Dated on Feb 15, 2003 from Phnom Penh

/ Dark clouds before the election /

The chaotic ballot counting after the general election in 1993 and 1998 is still vivid in our minds. The first communal election in 2002 on the other hand, was conducted smoothly without any confusion, and the ruling party, The Cambodia People's Party won with an overwhelming number of votes.
The fourth Cambodian election will take place in July.
The frenzy before an election seems to be a usual occurrence for the people in Cambodia. The attacks on various companies and the Thai embassy didn't act as much of a distraction, however the damage done to its international image will be colossal. Since the attacks there have been some kinds of purging using the attacks as a good pretext. The purges are spreading in rival candidates running for Prime minister, and also the cabinet members in the opposing parties. Mass media has also to be controlled.
Whether democracy has already been established or the people are unimpressed with the central government, the number of people registered to vote is considerably lower than that of previous elections. The Election Administration Committee has extended the registration period, however, the second party, the Royalists and the opponent party, Samrancy are starting to claim that the election will be considered "invalid" if the registration rate doesn't reach 95%.
Would this kind of assertion be possible in Japan? Still today, it is difficult to comprehend the social criteria in Cambodia.

/ Crisis Management /

During the attacks on Thai people, a Thai company which sells drinking water sent an SOS to Thai national army. Soon, the next morning transport planes were sent and Thai citizens were immediately taken away to their country. How we should act in an emergency, I was amazed by how well the Thai people reacted in the case of an emergency.
In contrast, for us in the Japanese NGO, after the 97'incident to arm, a small wireless was distributed, and for about six months regular check up calls were made once a month. And new Japanese radio station was also opened so that in the case of an emergency safety information could be broadcast. Six years has passed since then, the wireless is already broken, and no check up calls have been made. Mr.Sakakibara, who remembered the Japanese radio station tried to tune in, only to hear a buzz.
It is often said that a disaster strikes when people least expect it. The reality here that there is no disaster prevention measures administered by the Japanese government, this made me think that we as individuals must be responsible for protecting ourselves.
Having heard on the news that the Thai rescue center had started evacuating Thai people from Iraq, I wondered what kind of help Japanese government would provide for the Japanese expatriates. Once again this makes me reflect upon the crisis management for expatriates working in developing countries.

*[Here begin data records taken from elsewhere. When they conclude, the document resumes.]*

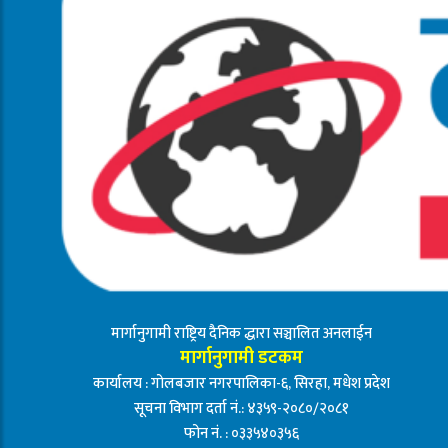
मार्गानुगामी राष्ट्रिय दैनिक द्धारा सञ्चालित अनलाईन
मार्गानुगामी डटकम
कार्यालय : गोलबजार नगरपालिका-६, सिरहा, मधेश प्रदेश
सूचना विभाग दर्ता नं.: ४३५९-२०८०/२०८१
फोन नं. : ०३३५४०३५६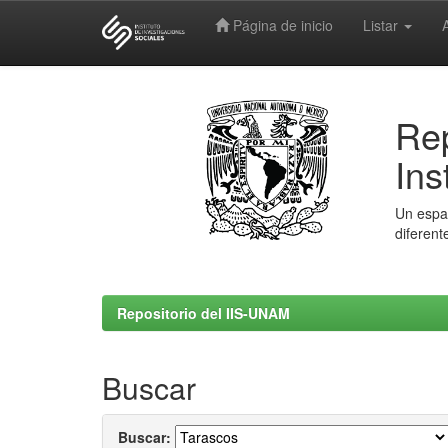
Página de inicio
Listar
Skip
navigation
Rep
Ins
Un espac
diferent
Repositorio del IIS-UNAM
Buscar
Buscar: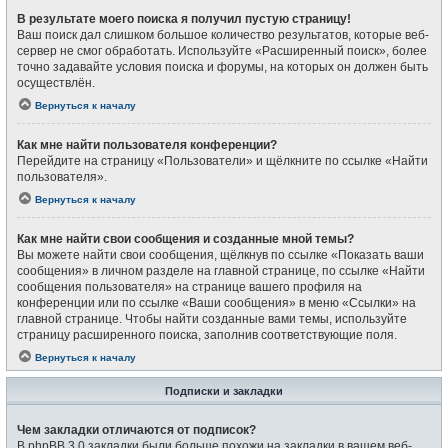
В результате моего поиска я получил пустую страницу!
Ваш поиск дал слишком большое количество результатов, которые веб-
сервер не смог обработать. Используйте «Расширенный поиск», более
точно задавайте условия поиска и форумы, на которых он должен быть
осуществлён.
Вернуться к началу
Как мне найти пользователя конференции?
Перейдите на страницу «Пользователи» и щёлкните по ссылке «Найти
пользователя».
Вернуться к началу
Как мне найти свои сообщения и созданные мной темы?
Вы можете найти свои сообщения, щёлкнув по ссылке «Показать ваши
сообщения» в личном разделе на главной странице, по ссылке «Найти
сообщения пользователя» на странице вашего профиля на
конференции или по ссылке «Ваши сообщения» в меню «Ссылки» на
главной странице. Чтобы найти созданные вами темы, используйте
страницу расширенного поиска, заполнив соответствующие поля.
Вернуться к началу
Подписки и закладки
Чем закладки отличаются от подписок?
В phpBB 3.0 закладки были больше похожи на закладки в вашем веб-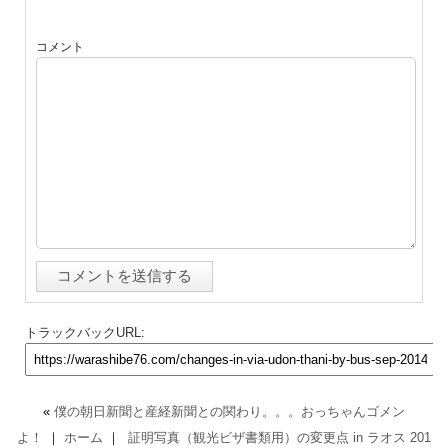
コメント
トラックバックURL:
«
僕の朝日新聞と産経新聞との関わり。。。おっちゃんゴメン
よ！
｜
ホーム
｜
証明写真（観光ビザ書類用）の変更点 in ラオス 201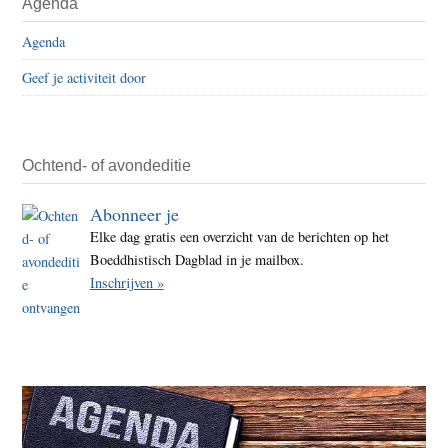
Agenda
Agenda
Geef je activiteit door
Ochtend- of avondeditie
Abonneer je
Elke dag gratis een overzicht van de berichten op het
Boeddhistisch Dagblad in je mailbox.
Inschrijven »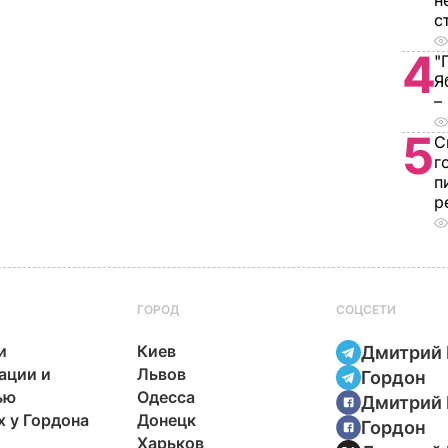
н
с
4
"
Я
–
5
С
г
п
р
ГОРОД
СОЦСЕТИ
и
Киев
Дмитрий 
ации и
Львов
Гордон
ью
Одесса
Дмитрий 
х у Гордона
Донецк
Гордон
Харьков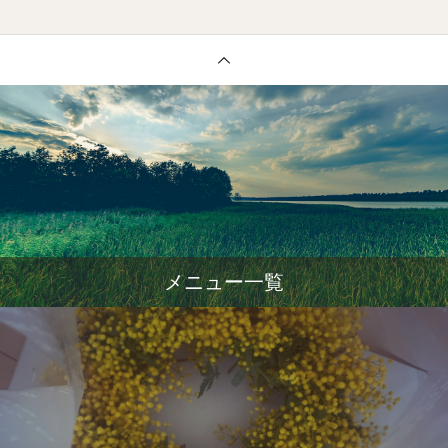
メニュー一覧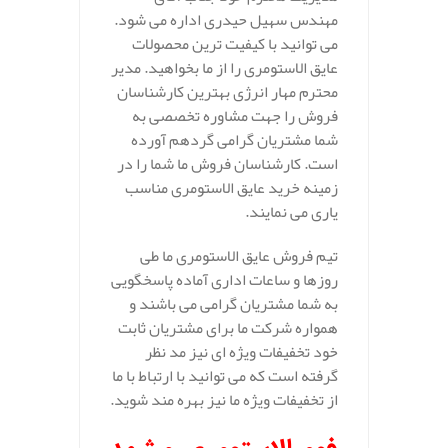
مهندس سهیل حیدری اداره می شود.
می توانید با کیفیت ترین محصولات
عایق الاستومری را از ما بخواهید. مدیر
محترم مهار انرژی بهترین کارشناسان
فروش را جهت مشاوره تخصصی به
شما مشتریان گرامی گردهم آورده
است. کارشناسان فروش ما شما را در
زمینه خرید عایق الاستومری مناسب
یاری می نمایند.
تیم فروش عایق الاستومری ما طی
روزها و ساعات اداری آماده پاسخگویی
به شما مشتریان گرامی می باشند و
همواره شرکت ما برای مشتریان ثابت
خود تخفیفات ویژه ای نیز مد نظر
گرفته است که می توانید با ارتباط با ما
از تخفیفات ویژه ما نیز بهره مند شوید.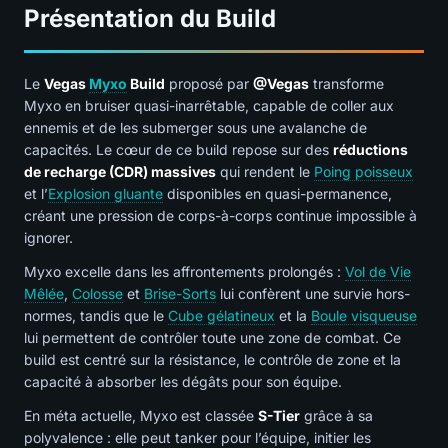
Présentation du Build
Le
Vegas
Myxo
Build
proposé par
@Vegas
transforme
Myxo en bruiser quasi-inarrêtable, capable de coller aux
ennemis et de les submerger sous une avalanche de
capacités. Le cœur de ce build repose sur des
réductions
de recharge (CDR) massives
qui rendent le
Poing poisseux
et l’
Explosion gluante
disponibles en quasi-permanence,
créant une pression de corps-à-corps continue impossible à
ignorer.
Myxo excelle dans les affrontements prolongés :
Vol de Vie
Mêlée
,
Colosse
et
Brise-Sorts
lui confèrent une survie hors-
normes, tandis que le
Cube gélatineux
et la
Boule visqueuse
lui permettent de contrôler toute une zone de combat. Ce
build est centré sur la résistance, le contrôle de zone et la
capacité à absorber les dégâts pour son équipe.
En méta actuelle, Myxo est classée
S-Tier
grâce à sa
polyvalence : elle peut tanker pour l’équipe, initier les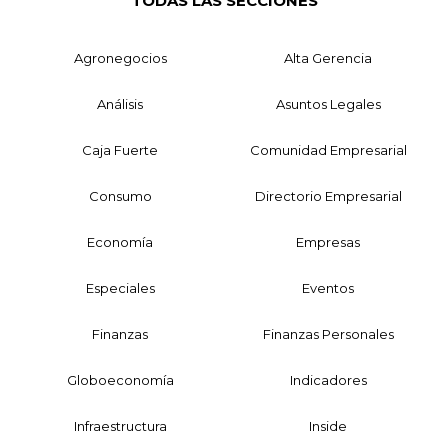
TODAS LAS SECCIONES
Agronegocios
Alta Gerencia
Análisis
Asuntos Legales
Caja Fuerte
Comunidad Empresarial
Consumo
Directorio Empresarial
Economía
Empresas
Especiales
Eventos
Finanzas
Finanzas Personales
Globoeconomía
Indicadores
Infraestructura
Inside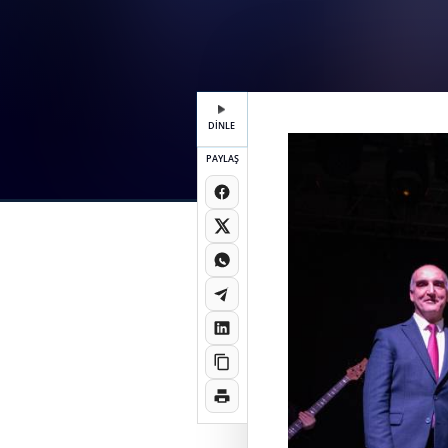
DİNLE
PAYLAŞ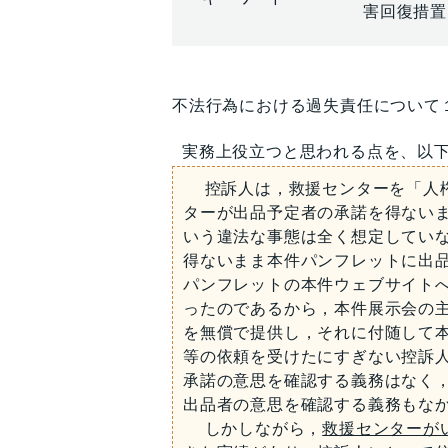
害回復措置
不法行為における過失責任について
実務上役立つと思われる点を、以
控訴人は，救援センターを「人権
ターが出品予定者の承諾を得ない
いう違法な事態は全く想定してい
得ないまま本件パンフレットに出
パンフレットの本件ウェブサイト
ったのであるから，本件展示会の
を無償で提供し，それに付随して
等の依頼を受けたにすぎない控訴
承諾の意思を確認する義務はなく
出品者の意思を確認する義務もな
しかしながら，
救援センターが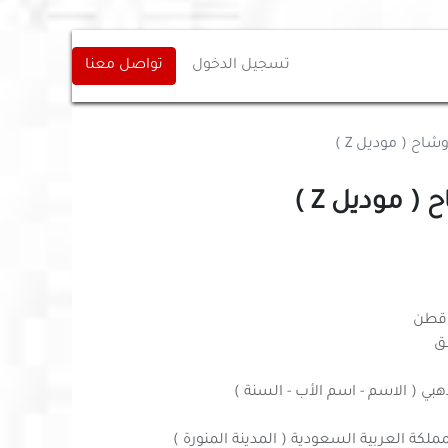
تسجيل الدخول
تواصل معنا
شاح ( موديل Z )
( موديل Z )
طق
هبي ( الاسم - اسم الأب - السنة )
لكة العربية السعودية ( المدينة المنورة )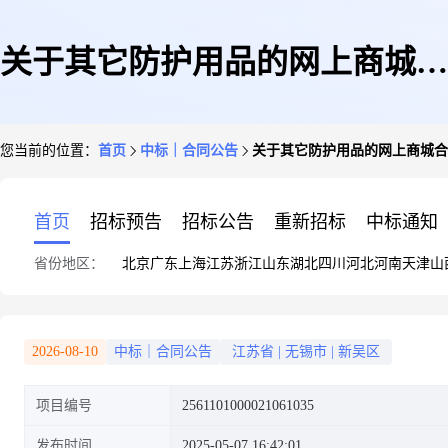
关于其它防护用品的网上商城合
您当前的位置：
首页
中标｜合同公告
关于其它防护用品的网上商城合
同公告
首页
招标预告
招标公告
重新招标
中标通知
省份地区：
北京
广东
上海
江苏
浙江
山东
湖北
四川
河北
河南
天津
山
2026-08-10
中标｜合同公告
江苏省
|
无锡市
|
新吴区
项目编号
2561101000021061035
发布时间
2025-05-07 16:42:01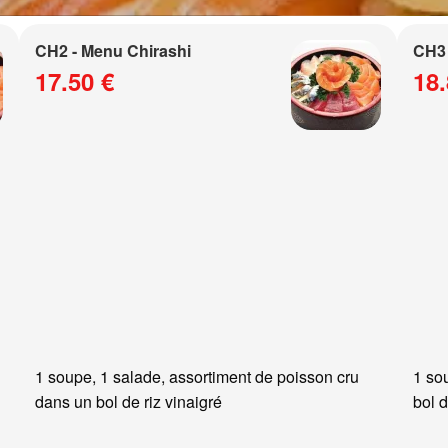
CH2 - Menu Chirashi
CH3 
17.50 €
18.
1 soupe, 1 salade, assortiment de poisson cru
1 so
dans un bol de riz vinaigré
bol d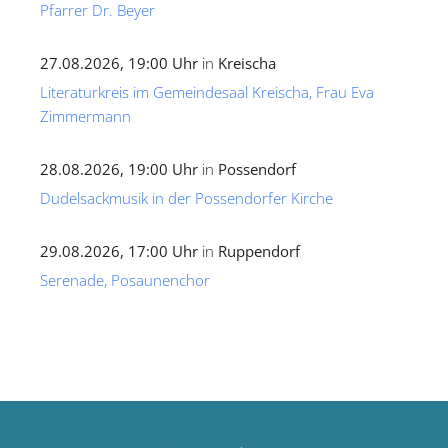
Pfarrer Dr. Beyer
27.08.2026, 19:00 Uhr
in
Kreischa
Literaturkreis im Gemeindesaal Kreischa, Frau Eva
Zimmermann
28.08.2026, 19:00 Uhr
in
Possendorf
Dudelsackmusik in der Possendorfer Kirche
29.08.2026, 17:00 Uhr
in
Ruppendorf
Serenade, Posaunenchor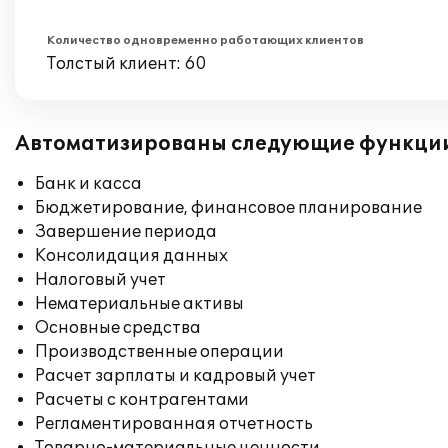
Количество одновременно работающих клиентов
Толстый клиент: 60
Автоматизированы следующие функци
Банк и касса
Бюджетирование, финансовое планирование
Завершение периода
Консолидация данных
Налоговый учет
Нематериальные активы
Основные средства
Производственные операции
Расчет зарплаты и кадровый учет
Расчеты с контрагентами
Регламентированная отчетность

/ The first school, Tool Ponley elementary school /

On our way to the study tour prior to the YMCA work camp, we passed by Tool Ponley primary school, the first school we built. The bad road around the school, which once described by a motocross fanatic as "the roughest course in the world" has been repaired nicely. Thanks to the cooperation of German NGO and the resident's community work, remote country areas have been greatly developed.
We came across Mr.Pakky, the head of the commune then, who was assisting voter registration, he used to fight bravely against Pol Pot group, proud to say that there was no one who could beat him at shooting. He uttered "the time has changed, the fighting days are over. I'm getting tired of making administrative documents, I want to quit my job as head of the commune." Surely the times may have changed. Mr.Pakkie is the very person who asked me to build a school for them. He said a school was more needed than an election. He recalled the old days and said that he was overjoyed when they received a school earlier than any other areas. He continued to tell us old stories: on one occasion a school master was abducted, on another the school was nearly attacked twice by Pol Pot group and the staff had to abandon their cars in the bushes by the river. We were moved to tears by these extraordinary stories. In spite of many difficulties such as retaliations from Pol Pot group, loved teachers eloping, terrible floods preventing them from going to work, Mr. Pakky built a house to accommodate the teachers, the school has now expanded to have five class rooms, being used daily.
The school master is actually person who once taught literacy.
Inside the school, we saw drawings and art crafts displayed on the wall, a sight that should be seen at schools, which made us relieved and happy.
Outside, in the school-yard, several palm trees that we had planted in commemoration were growing.
This year, ADB and Education Ministry are planning to build schools in four southern counties including Kampot. The construction engineers who took on ASAC project don't like to admit it but they are too happy to hide their feeling, as ADB pays them more. However, they said the payment is often delayed. Those engineers have grown to be active members playing central roles in the rebuilding of Cambodia.

/ Staff Reorganization /

Boramy, who had worked as the ASAC manager for many years has moved to Room To Read, an American NGO. He was "head hunted" by Room To Read as they planned to make a new on-site project team. Even though he works for another organization, his field remains the same, "education", they continue to work closely together, exchanging ideas and guidance.
Sokha, the administrative assistant has left the office. He is going to engage in his newspaper selling business. He wants to gain more regular subscribers and expand the business. The office feels a little bigger now. Remaining staffs are still in full operation. They have started to keep check-in and check-out time. They are working as hard as ever.